Isaiah 11:1-10
Sometimes the prophets, including Isaiah, attribute the words that they offer to God, allowing God to speak through them. That’s not the case with today’s reading. This is visionary writing. Isaiah’s vision is a vision of hope – and hope is one of the themes of Advent – and it is also as a vision of judgement – and that is another important Advent theme. Judgement and hope don’t, on the face of it, seem to go together. We don’t instinctively hope to be judged. Yet Isaiah’s message is a message of hope. For what sort of people is the prospect of judgement a source of hope? For those who have been denied justice. Without judgement, there can be no justice and the human yearning for justice is very strong, though it is often darkened and diminished by the human desire for retribution and revenge.
Isaiah writes of a future ruler, a descendant of King David, that:
“…His delight shall be in the fear of the Lord.”
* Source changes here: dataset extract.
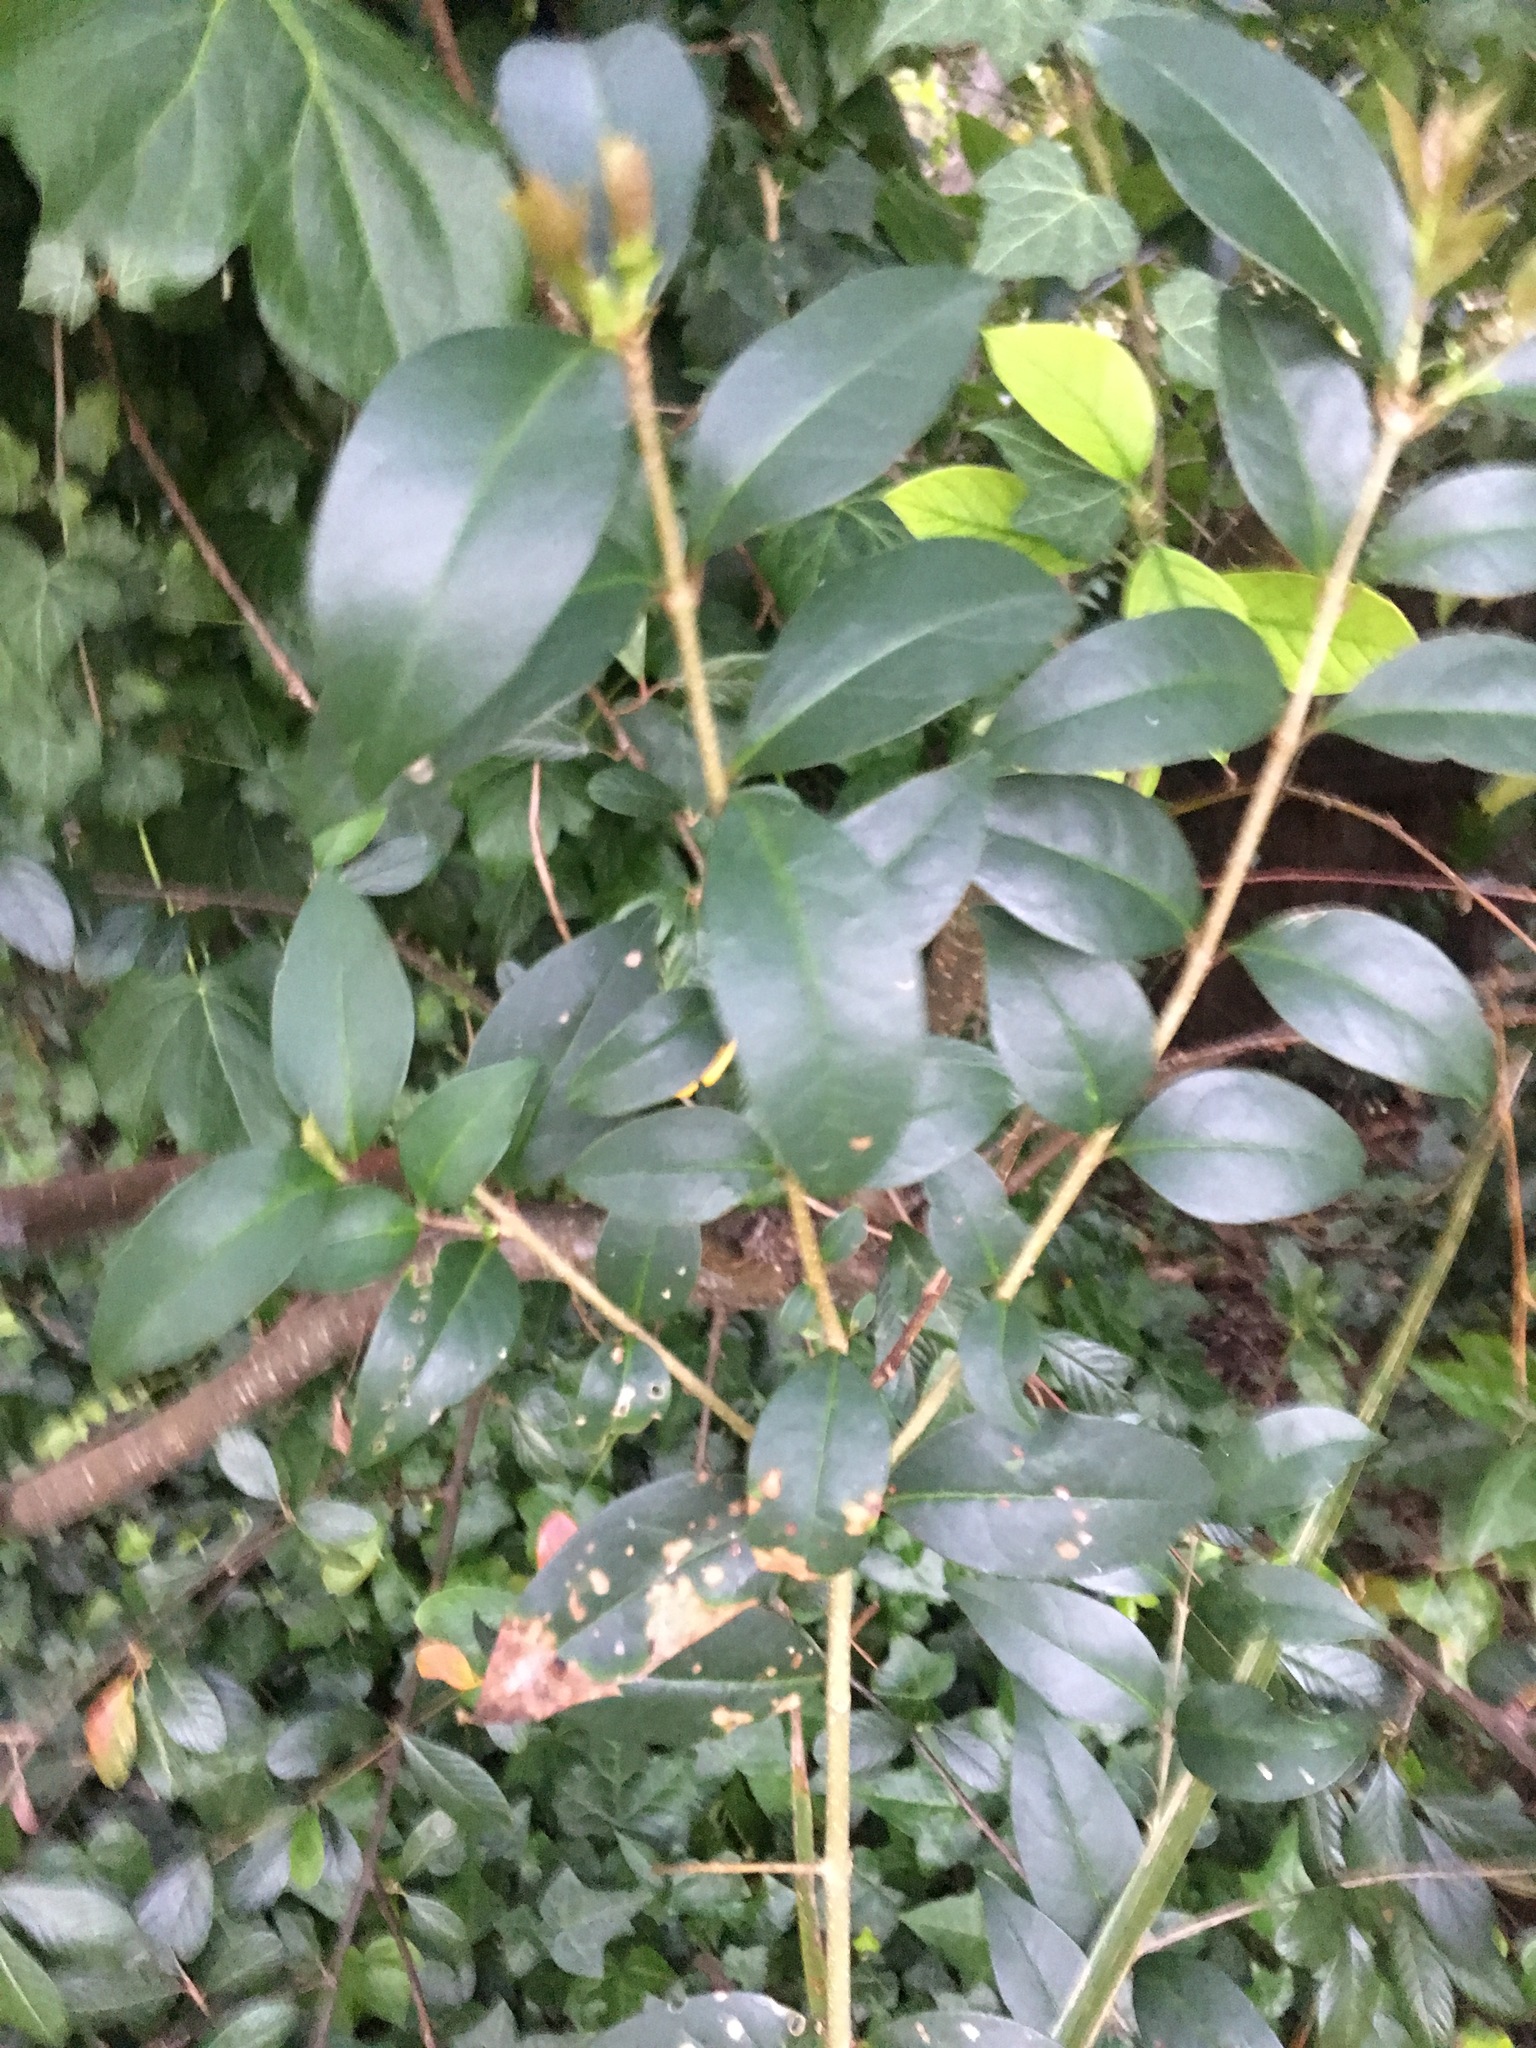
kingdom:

Not fear in the sense of cringing terror, but rather awe and reverence for the God who is the source of all life and consciousness.
Romans 15:4-13
In this passage from his letter to the Romans, St Paul picks up Isaiah’s phrase about “the root of Jesse”. Over the centuries that separated Paul from Isaiah, the Jewish people had experienced several foreign conquests, and had come to believe that Isaiah’s vision was of the coming of the Messiah, who would restore their independence. Paul is expressing the belief that Jesus is the Messiah, and that his coming is good news for everyone, for Jews such as himself and for Gentiles. The Christian congregation in Rome to whom he was writing almost certainly included both Jewish and Gentile converts, and his words imply that there were tensions and disagreements between them. He reminds them of the importance of unity:
“May the God of steadfastness and encouragement grant you to live in harmony with one another, in accordance with Christ Jesus.”
And the words with which today’s Epistle end echo the vision of the peaceable kingdom in our reading from Isaiah:
“May the God of hope fill you with all joy and peace in believing, so that you may abound in hope by the power of the Holy Spirit.”
Reflection
I know that some of you share my interest in family history. We enjoy discovering new facts about the people from whom we are descended. It is, among other things, a way of learning a little more about who we are. Both my mother’s and my father’s families were Methodists, going back several generations, and my most interesting discovery in recent years has been that one of my ancestors was baptized by John Wesley. A lovely detail to find on the family tree, though it doesn’t make me a better person.
Today’s Gospel reminds us that it isn’t our ancestry on which we will be judged, but rather our character and our behaviour. When the Pharisees and the Sadducees come to him to be baptized, John the Baptist turns on them and calls them a “brood of vipers”. You lot, he is saying, are descended from snakes. Right at the heart of his criticism of them is that they take pride in their ancestry, but they fail to live up to it. He tells them:
“Do not presume to say to yourselves, ‘We have Abraham as our ancestor’”
And his point is clear – they may boast about being biological descendants of Abraham, but they don’t have Abraham’s faith and they don’t have Abraham’s virtues. They are not bearing good fruit, and John warns them that trees that do not bear good fruit get cut down.
That metaphor - the cutting down of trees – is also used by the Prophet Isaiah in today’s Old Testament reading.
“A shoot shall come out from the stump of Jesse, and a branch shall grow out of his roots.”
In this case the family tree that has been cut down is that of the Jewish royal family - the descendants of King David who was the youngest son of Jesse. That family tree was cut down because its members became corrupt. Foreign conquerors prevailed over them. Yet the prophet tells them that tree is not quite dead – out of its stump a new branch will grow, and a new and very different kind of ruler will come.
Isaiah’s prophecy speaks of human potential fully realized and the peaceable kingdom that makes possible. The faith of Abraham and the courage and creativity of King David show much of the potential that is in all human beings, regardless of whether they are biological descendants of Abraham and David or not. At the heart of the Jewish understanding of what it is to be human – and therefore at the heart of Jesus’ understanding of what it is to be human – is the insight that we humans are created in the image and likeness of God. That is what Isaiah is saying when he mixes his metaphors in the very first verse of today’s Old Testament reading:
“A shoot shall come out from the stump of Jesse, and a branch shall grow out of his roots.”
Shoots do grow out of tree stumps, but branches do not grow out of roots, at least not directly. The roots of Jesse lay not only in his human ancestry, traceable back to Abraham, but in the God in whose image and likeness he was made, and we are all made.
The hope of Advent is that justice and peace are possible if we human beings define ourselves in terms of our shared rootedness in God. That is the only family tree that matters, because that is the only family tree that includes us all. It is the family tree that Jesus acknowledged by showing unconditional and unselective love to all who needed it and were able to receive it. We shall be judged, lovingly and fully, on the extent to which we have followed his example. Following that example is our only hope, but it is a very real hope.